>>>

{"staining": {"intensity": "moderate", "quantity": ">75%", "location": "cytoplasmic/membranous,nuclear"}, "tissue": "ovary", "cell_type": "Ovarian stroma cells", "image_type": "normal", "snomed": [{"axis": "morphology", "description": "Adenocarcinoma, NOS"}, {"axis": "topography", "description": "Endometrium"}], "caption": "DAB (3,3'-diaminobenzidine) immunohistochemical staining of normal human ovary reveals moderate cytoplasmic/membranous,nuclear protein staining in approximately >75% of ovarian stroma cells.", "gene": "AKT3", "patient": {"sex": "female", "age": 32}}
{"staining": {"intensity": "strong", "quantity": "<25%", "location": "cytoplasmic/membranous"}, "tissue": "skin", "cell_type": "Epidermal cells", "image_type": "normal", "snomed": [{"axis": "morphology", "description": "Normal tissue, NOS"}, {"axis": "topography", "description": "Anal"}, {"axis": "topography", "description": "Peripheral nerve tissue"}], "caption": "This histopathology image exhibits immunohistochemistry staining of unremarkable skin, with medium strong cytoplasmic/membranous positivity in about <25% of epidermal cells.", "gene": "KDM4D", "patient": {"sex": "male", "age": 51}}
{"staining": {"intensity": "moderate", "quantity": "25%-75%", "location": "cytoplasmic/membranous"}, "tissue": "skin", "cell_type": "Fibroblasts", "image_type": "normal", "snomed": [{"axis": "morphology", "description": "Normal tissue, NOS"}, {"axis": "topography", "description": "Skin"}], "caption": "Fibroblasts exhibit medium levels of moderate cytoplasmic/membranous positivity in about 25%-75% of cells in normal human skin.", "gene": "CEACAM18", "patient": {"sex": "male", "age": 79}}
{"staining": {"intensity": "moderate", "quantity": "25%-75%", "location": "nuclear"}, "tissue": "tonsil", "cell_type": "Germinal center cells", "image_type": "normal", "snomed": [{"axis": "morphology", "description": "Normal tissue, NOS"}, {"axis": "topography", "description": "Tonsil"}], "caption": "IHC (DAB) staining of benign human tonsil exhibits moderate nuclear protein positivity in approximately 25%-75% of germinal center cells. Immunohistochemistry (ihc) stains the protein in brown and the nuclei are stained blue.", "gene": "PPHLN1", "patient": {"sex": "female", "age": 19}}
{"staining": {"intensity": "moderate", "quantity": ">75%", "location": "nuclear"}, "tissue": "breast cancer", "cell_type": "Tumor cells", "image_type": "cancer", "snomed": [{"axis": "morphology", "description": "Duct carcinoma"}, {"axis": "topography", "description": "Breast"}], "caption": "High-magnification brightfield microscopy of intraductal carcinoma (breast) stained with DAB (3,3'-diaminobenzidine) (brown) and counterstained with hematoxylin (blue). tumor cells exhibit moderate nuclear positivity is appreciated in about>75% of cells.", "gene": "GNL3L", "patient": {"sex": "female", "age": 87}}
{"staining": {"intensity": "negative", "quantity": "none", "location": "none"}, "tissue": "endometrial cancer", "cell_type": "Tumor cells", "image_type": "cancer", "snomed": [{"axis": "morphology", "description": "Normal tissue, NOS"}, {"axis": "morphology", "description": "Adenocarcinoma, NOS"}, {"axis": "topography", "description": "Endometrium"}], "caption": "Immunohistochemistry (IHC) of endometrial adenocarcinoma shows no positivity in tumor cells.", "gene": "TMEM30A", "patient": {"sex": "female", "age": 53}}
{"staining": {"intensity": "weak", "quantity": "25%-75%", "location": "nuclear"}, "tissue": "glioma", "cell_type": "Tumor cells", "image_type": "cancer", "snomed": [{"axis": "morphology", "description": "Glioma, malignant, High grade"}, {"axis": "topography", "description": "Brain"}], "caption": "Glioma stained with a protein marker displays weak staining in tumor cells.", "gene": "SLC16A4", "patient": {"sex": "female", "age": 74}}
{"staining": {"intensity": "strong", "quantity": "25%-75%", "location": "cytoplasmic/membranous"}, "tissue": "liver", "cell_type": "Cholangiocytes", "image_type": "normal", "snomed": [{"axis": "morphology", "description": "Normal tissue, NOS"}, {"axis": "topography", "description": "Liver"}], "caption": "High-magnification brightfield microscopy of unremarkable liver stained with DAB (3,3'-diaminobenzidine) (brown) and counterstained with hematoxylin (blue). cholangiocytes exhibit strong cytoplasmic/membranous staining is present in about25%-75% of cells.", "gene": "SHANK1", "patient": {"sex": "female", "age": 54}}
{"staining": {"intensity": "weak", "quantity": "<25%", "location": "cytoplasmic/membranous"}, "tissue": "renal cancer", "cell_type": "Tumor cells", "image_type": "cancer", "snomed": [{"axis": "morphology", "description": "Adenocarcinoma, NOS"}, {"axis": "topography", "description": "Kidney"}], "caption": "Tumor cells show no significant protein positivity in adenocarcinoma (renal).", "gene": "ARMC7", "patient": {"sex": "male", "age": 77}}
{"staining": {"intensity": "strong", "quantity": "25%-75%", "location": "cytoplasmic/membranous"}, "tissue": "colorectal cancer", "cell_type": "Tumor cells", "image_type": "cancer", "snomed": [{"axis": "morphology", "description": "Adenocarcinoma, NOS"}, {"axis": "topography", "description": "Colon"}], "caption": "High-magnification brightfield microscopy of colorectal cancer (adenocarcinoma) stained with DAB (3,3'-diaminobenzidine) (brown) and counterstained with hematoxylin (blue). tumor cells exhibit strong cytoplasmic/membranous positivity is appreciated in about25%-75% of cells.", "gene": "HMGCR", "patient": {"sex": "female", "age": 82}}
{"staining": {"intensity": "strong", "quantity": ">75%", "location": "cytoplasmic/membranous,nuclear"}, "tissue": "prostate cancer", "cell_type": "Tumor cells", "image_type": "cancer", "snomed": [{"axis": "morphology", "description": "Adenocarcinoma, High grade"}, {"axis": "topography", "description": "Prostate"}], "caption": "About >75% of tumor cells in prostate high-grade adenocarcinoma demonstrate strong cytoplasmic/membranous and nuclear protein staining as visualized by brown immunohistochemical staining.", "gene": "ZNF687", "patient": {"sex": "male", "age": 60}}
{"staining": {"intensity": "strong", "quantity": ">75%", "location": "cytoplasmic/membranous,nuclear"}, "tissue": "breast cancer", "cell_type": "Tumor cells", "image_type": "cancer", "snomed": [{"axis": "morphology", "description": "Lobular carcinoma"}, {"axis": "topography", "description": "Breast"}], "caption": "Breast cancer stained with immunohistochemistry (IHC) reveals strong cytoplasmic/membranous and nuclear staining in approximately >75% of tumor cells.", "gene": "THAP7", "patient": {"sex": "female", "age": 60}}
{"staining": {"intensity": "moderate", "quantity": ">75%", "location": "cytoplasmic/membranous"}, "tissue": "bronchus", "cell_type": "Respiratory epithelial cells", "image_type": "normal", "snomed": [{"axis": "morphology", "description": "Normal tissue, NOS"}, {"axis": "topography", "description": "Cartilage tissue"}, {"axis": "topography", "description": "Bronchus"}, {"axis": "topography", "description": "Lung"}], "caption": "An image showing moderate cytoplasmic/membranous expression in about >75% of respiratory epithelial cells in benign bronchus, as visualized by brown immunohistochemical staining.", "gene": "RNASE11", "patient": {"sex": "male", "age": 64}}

<<<

*PROBLEM:* Would you copy out exactly the lines above that start at the one containing "microscopy of intraductal" and end at the one containing "stained with a", inclusive?

*TASK RESULT:*
{"staining": {"intensity": "moderate", "quantity": ">75%", "location": "nuclear"}, "tissue": "breast cancer", "cell_type": "Tumor cells", "image_type": "cancer", "snomed": [{"axis": "morphology", "description": "Duct carcinoma"}, {"axis": "topography", "description": "Breast"}], "caption": "High-magnification brightfield microscopy of intraductal carcinoma (breast) stained with DAB (3,3'-diaminobenzidine) (brown) and counterstained with hematoxylin (blue). tumor cells exhibit moderate nuclear positivity is appreciated in about>75% of cells.", "gene": "GNL3L", "patient": {"sex": "female", "age": 87}}
{"staining": {"intensity": "negative", "quantity": "none", "location": "none"}, "tissue": "endometrial cancer", "cell_type": "Tumor cells", "image_type": "cancer", "snomed": [{"axis": "morphology", "description": "Normal tissue, NOS"}, {"axis": "morphology", "description": "Adenocarcinoma, NOS"}, {"axis": "topography", "description": "Endometrium"}], "caption": "Immunohistochemistry (IHC) of endometrial adenocarcinoma shows no positivity in tumor cells.", "gene": "TMEM30A", "patient": {"sex": "female", "age": 53}}
{"staining": {"intensity": "weak", "quantity": "25%-75%", "location": "nuclear"}, "tissue": "glioma", "cell_type": "Tumor cells", "image_type": "cancer", "snomed": [{"axis": "morphology", "description": "Glioma, malignant, High grade"}, {"axis": "topography", "description": "Brain"}], "caption": "Glioma stained with a protein marker displays weak staining in tumor cells.", "gene": "SLC16A4", "patient": {"sex": "female", "age": 74}}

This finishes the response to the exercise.